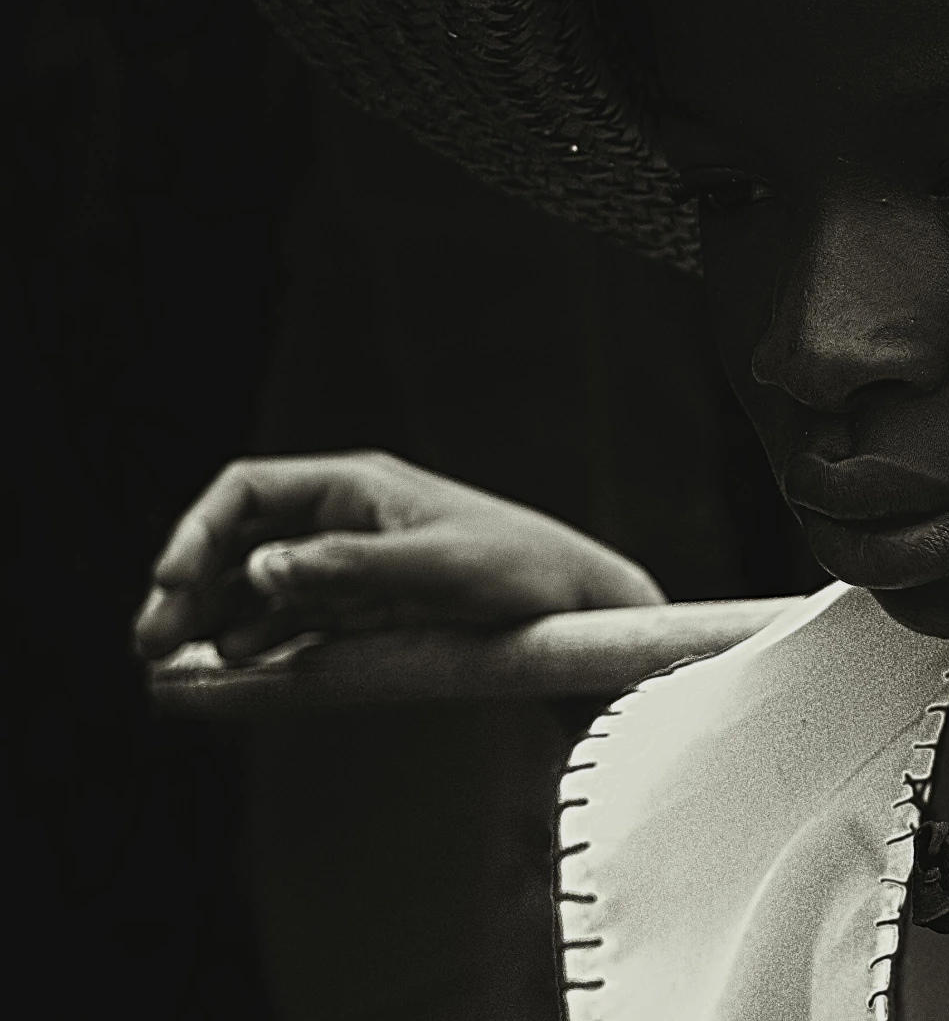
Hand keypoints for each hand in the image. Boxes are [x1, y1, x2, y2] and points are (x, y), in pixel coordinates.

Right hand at [133, 451, 665, 661]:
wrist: (585, 615)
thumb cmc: (526, 574)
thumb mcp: (440, 567)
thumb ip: (351, 567)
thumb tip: (262, 566)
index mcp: (359, 487)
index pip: (249, 491)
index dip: (198, 533)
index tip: (172, 585)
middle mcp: (347, 522)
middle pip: (240, 544)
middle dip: (189, 586)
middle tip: (152, 644)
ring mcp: (353, 570)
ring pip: (257, 589)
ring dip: (212, 623)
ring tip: (172, 667)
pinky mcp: (368, 614)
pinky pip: (292, 626)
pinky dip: (254, 647)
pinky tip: (228, 673)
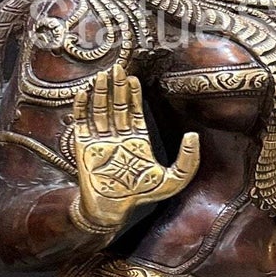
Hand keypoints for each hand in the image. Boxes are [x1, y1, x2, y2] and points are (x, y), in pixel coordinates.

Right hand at [71, 61, 200, 232]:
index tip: (133, 79)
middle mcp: (118, 137)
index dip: (133, 95)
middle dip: (117, 87)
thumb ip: (188, 160)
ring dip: (101, 93)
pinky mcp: (83, 146)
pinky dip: (82, 107)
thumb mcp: (173, 180)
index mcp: (137, 140)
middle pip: (116, 106)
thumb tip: (193, 135)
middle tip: (118, 68)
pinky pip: (82, 122)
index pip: (134, 112)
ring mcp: (100, 140)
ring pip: (100, 110)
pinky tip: (84, 93)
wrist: (112, 208)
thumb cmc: (141, 195)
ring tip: (103, 76)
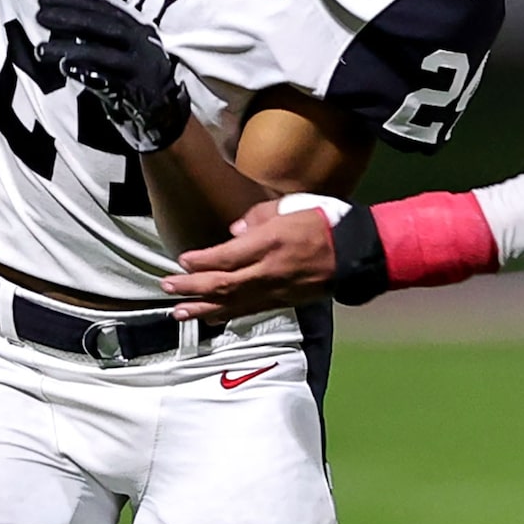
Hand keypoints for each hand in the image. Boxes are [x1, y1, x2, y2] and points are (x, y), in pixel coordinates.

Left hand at [34, 0, 191, 151]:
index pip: (104, 9)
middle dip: (70, 18)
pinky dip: (86, 74)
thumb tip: (57, 21)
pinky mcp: (139, 93)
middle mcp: (142, 44)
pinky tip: (65, 68)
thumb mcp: (121, 52)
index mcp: (138, 29)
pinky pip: (109, 82)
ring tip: (41, 50)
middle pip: (105, 26)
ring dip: (70, 49)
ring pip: (103, 53)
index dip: (73, 1)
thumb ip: (97, 38)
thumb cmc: (134, 80)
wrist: (165, 117)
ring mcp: (142, 69)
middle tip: (40, 16)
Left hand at [161, 201, 338, 319]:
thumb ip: (259, 216)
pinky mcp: (283, 301)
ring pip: (232, 303)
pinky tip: (209, 318)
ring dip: (202, 308)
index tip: (181, 260)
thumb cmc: (325, 223)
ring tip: (178, 312)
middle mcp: (269, 270)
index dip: (200, 261)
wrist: (355, 253)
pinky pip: (249, 310)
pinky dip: (226, 314)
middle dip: (191, 286)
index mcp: (270, 243)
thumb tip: (234, 231)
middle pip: (222, 284)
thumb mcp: (291, 205)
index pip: (226, 256)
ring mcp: (276, 289)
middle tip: (168, 287)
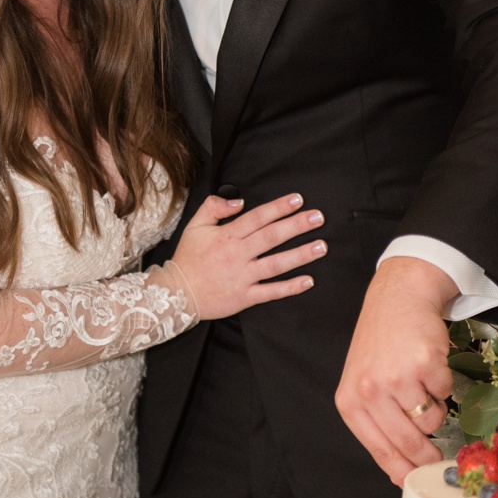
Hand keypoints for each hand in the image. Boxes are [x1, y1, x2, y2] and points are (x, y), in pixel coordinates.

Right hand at [168, 192, 326, 319]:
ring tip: (321, 246)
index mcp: (226, 236)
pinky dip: (290, 287)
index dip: (278, 207)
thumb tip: (238, 201)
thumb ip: (213, 207)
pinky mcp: (245, 297)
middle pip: (271, 237)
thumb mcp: (194, 226)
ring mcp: (243, 277)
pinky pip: (271, 292)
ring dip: (300, 254)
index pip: (257, 218)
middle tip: (318, 217)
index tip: (297, 200)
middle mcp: (238, 255)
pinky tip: (308, 280)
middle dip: (297, 226)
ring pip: (276, 263)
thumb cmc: (188, 259)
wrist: (176, 292)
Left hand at [336, 256, 458, 482]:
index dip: (404, 473)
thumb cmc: (380, 346)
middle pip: (409, 443)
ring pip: (431, 421)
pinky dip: (443, 385)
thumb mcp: (364, 386)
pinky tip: (428, 365)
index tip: (420, 485)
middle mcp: (369, 391)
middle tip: (440, 459)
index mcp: (350, 403)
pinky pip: (446, 394)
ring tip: (420, 384)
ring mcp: (396, 378)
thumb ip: (378, 425)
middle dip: (428, 457)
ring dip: (434, 409)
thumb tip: (401, 474)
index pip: (380, 451)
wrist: (396, 300)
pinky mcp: (424, 364)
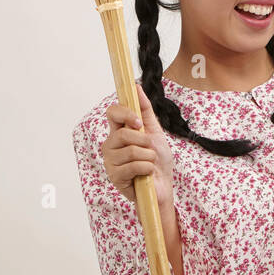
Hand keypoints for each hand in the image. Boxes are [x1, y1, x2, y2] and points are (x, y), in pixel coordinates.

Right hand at [102, 81, 173, 212]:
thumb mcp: (156, 132)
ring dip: (149, 157)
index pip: (112, 113)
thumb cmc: (157, 161)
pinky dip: (147, 168)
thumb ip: (146, 111)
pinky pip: (134, 166)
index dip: (125, 113)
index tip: (139, 122)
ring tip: (150, 163)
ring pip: (131, 150)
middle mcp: (111, 145)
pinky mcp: (115, 177)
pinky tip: (146, 173)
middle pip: (123, 133)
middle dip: (145, 142)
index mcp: (119, 132)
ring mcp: (110, 161)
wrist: (163, 187)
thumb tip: (137, 87)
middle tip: (151, 150)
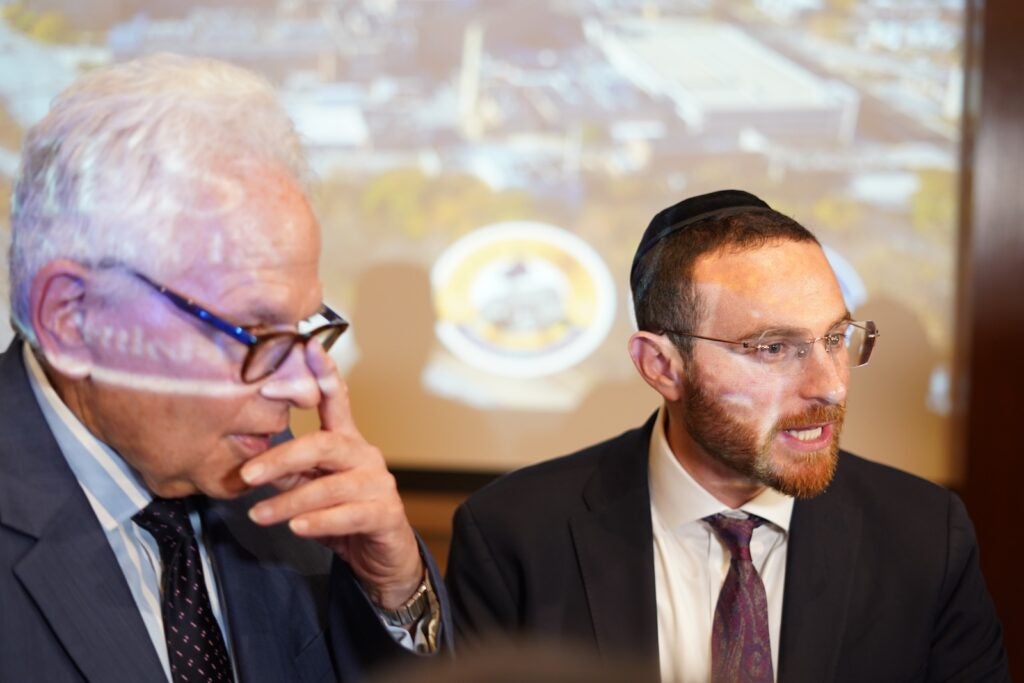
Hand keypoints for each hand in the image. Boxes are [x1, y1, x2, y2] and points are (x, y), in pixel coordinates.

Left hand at [240, 343, 422, 608]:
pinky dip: (320, 521)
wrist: (383, 558)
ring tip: (257, 516)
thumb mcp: (310, 490)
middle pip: (324, 444)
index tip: (307, 346)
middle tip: (246, 475)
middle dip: (282, 458)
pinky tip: (297, 529)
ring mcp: (379, 484)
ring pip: (330, 486)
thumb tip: (249, 463)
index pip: (337, 400)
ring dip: (289, 502)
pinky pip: (349, 514)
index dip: (324, 373)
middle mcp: (365, 456)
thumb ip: (289, 473)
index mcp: (347, 442)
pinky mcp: (386, 514)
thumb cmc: (343, 516)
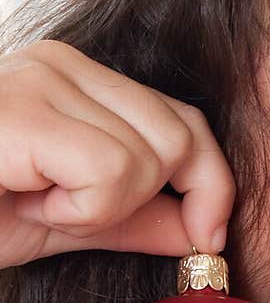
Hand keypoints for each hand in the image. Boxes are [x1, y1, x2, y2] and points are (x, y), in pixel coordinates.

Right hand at [0, 40, 235, 268]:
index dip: (210, 183)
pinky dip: (80, 211)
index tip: (207, 238)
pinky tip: (27, 204)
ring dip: (97, 211)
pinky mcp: (26, 113)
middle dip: (141, 201)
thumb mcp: (65, 221)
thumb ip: (135, 218)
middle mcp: (64, 64)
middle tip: (67, 214)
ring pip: (149, 159)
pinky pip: (111, 171)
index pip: (185, 121)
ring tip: (35, 205)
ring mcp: (45, 79)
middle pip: (178, 139)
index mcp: (78, 77)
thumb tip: (206, 234)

TASK BRIEF: Lines of the material in which the word "Right" occurs are to be copied out.

SOLUTION:
Right hand at [133, 451, 665, 661]:
Right hand at [71, 61, 200, 232]:
Right hand at [168, 192, 326, 319]:
Right hand at [102, 81, 173, 212]:
Right hand at [0, 40, 235, 268]:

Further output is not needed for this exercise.